■ **Text block**:
-.-.-
I don’t know what I know about ‘primates’ (that’s a very human word – we are, as it weren’t, the top dogs). Is it true, as Trevor Griffiths has a character say in his play Comedians that we are the only animal that laughs, and is it true that when chimpanzees, as in the PG Tips adverts, were exhibiting fear when they grinned? (Apparently there is some debate about chimpanzees and laughter; and we share 96% of our DNA, which is the highest percentage.) The PG Tips ads ran for fifty years from 1956 to 2006, which is supposedly a record. (If Wikipedia is to be believed, PG is short for Pre-diGestive.)
I only say this because, in my fastidiously obsessive way, I have now moved on from listening to old Lucille Ball radio shows to watching only slightly less old TV shows (they are easily available on DVD, rather to my surprise, although I cannot think why this came as such a sudden delight. It used to be said that, at any given moment, I Love Lucy or The Lucy Show was playing on TV, somewhere in the world). And in the episode I glued myself to this evening, she performed with three chimpanzees, the set-up being that she wanted to prove that she could get a new job, and winding up as a baby-sitter to three chimpanzees – referred to, throughout the programme, as monkeys, incidentally.
-.-.-
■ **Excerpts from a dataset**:
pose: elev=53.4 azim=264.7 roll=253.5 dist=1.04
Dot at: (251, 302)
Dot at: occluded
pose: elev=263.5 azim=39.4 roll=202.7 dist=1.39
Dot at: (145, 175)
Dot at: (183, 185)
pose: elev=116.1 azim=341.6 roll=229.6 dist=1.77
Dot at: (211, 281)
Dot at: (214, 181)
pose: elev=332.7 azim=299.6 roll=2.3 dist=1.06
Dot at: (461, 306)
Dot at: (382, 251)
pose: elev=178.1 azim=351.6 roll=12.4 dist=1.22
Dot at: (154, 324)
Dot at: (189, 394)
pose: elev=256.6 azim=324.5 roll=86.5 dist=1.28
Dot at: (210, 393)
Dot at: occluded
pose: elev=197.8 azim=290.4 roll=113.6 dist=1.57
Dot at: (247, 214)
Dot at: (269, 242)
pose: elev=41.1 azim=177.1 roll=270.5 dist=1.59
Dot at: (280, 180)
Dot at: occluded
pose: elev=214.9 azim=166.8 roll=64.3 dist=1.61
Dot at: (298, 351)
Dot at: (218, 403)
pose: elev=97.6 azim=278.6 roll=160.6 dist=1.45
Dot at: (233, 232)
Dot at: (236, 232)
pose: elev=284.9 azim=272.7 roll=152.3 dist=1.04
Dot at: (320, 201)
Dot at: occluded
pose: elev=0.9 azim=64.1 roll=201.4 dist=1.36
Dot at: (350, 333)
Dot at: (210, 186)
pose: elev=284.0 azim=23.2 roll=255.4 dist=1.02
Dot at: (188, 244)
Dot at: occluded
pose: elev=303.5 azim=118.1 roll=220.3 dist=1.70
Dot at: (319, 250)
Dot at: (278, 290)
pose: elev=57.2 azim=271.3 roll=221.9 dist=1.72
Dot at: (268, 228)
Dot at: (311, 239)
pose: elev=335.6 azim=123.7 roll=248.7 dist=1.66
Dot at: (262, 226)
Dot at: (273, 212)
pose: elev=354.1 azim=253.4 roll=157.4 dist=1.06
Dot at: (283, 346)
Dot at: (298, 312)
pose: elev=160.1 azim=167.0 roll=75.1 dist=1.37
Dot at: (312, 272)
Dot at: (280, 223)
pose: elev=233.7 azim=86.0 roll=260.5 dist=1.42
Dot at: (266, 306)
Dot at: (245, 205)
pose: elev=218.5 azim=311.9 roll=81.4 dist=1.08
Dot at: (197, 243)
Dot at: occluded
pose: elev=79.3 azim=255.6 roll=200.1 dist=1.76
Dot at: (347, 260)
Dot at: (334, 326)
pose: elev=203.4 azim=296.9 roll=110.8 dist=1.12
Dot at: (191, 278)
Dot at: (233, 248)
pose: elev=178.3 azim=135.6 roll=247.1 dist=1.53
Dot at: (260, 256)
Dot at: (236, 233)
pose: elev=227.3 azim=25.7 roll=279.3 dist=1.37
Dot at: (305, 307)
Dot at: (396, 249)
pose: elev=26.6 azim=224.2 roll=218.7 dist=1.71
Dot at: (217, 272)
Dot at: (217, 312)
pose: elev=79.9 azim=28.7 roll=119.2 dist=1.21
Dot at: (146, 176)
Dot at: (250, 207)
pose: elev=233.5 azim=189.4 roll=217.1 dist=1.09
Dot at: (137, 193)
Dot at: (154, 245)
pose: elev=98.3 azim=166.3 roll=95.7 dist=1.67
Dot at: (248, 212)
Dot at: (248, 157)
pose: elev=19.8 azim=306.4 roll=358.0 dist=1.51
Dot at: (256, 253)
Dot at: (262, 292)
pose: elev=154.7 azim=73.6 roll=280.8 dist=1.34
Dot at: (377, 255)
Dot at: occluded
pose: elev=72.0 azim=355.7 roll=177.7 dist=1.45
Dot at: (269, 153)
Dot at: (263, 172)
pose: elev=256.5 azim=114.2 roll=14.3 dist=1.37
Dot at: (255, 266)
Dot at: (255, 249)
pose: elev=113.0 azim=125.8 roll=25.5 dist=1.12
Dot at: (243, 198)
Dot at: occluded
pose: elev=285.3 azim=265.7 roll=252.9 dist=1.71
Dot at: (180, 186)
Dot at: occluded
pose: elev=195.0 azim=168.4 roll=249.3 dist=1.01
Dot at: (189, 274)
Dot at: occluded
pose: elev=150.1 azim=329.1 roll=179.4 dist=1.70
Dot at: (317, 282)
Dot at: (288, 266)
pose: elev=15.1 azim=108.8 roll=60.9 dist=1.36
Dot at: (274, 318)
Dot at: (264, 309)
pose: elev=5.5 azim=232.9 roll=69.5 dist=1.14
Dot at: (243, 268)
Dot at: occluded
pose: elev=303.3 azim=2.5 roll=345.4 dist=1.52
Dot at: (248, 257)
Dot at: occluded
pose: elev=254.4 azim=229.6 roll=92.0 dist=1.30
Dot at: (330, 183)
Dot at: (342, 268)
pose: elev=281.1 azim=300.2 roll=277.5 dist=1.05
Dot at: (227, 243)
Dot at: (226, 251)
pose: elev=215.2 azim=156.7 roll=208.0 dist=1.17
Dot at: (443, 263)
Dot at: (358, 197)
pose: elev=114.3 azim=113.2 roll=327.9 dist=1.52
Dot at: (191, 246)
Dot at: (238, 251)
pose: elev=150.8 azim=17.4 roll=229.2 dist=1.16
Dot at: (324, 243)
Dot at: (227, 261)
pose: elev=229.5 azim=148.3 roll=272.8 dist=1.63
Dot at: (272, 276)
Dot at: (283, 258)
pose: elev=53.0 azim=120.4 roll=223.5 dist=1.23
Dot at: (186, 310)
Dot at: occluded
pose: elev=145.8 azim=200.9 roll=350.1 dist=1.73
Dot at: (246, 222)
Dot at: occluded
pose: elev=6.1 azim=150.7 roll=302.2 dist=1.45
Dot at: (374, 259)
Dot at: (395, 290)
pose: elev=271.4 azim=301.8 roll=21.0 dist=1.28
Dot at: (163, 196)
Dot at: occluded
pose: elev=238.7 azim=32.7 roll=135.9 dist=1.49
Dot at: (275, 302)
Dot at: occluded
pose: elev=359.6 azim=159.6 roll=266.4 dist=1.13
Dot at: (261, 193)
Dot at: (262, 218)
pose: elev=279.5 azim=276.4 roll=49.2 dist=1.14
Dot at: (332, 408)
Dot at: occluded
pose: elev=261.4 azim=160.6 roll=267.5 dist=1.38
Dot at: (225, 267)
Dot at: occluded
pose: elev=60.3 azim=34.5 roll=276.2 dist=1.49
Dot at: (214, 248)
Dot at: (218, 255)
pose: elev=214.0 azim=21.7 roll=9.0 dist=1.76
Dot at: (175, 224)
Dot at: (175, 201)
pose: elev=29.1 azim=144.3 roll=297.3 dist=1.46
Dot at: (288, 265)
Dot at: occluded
-.-.-
■ **Brief 1**: According to the passage about primates, over which years did the PG Tips ads run?
■ **Brief 2**: Write out part of the passage about primates exactly, beginning at the words "I don’t know" and stopping after "short for Pre-diGestive.)".
■ **Brief 3**: Render this sentence from the passage about primates into French: "The PG Tips ads ran for fifty years from 1956 to 2006, which is supposedly a record."

■ **Exercise output 1**: They ran for fifty years, from 1956 to 2006.

■ **Exercise output 2**:
I don’t know what I know about ‘primates’ (that’s a very human word – we are, as it weren’t, the top dogs). Is it true, as Trevor Griffiths has a character say in his play Comedians that we are the only animal that laughs, and is it true that when chimpanzees, as in the PG Tips adverts, were exhibiting fear when they grinned? (Apparently there is some debate about chimpanzees and laughter; and we share 96% of our DNA, which is the highest percentage.) The PG Tips ads ran for fifty years from 1956 to 2006, which is supposedly a record. (If Wikipedia is to be believed, PG is short for Pre-diGestive.)

■ **Exercise output 3**: Les publicités PG Tips ont été diffusées pendant cinquante ans, de 1956 à 2006, ce qui constituerait un record.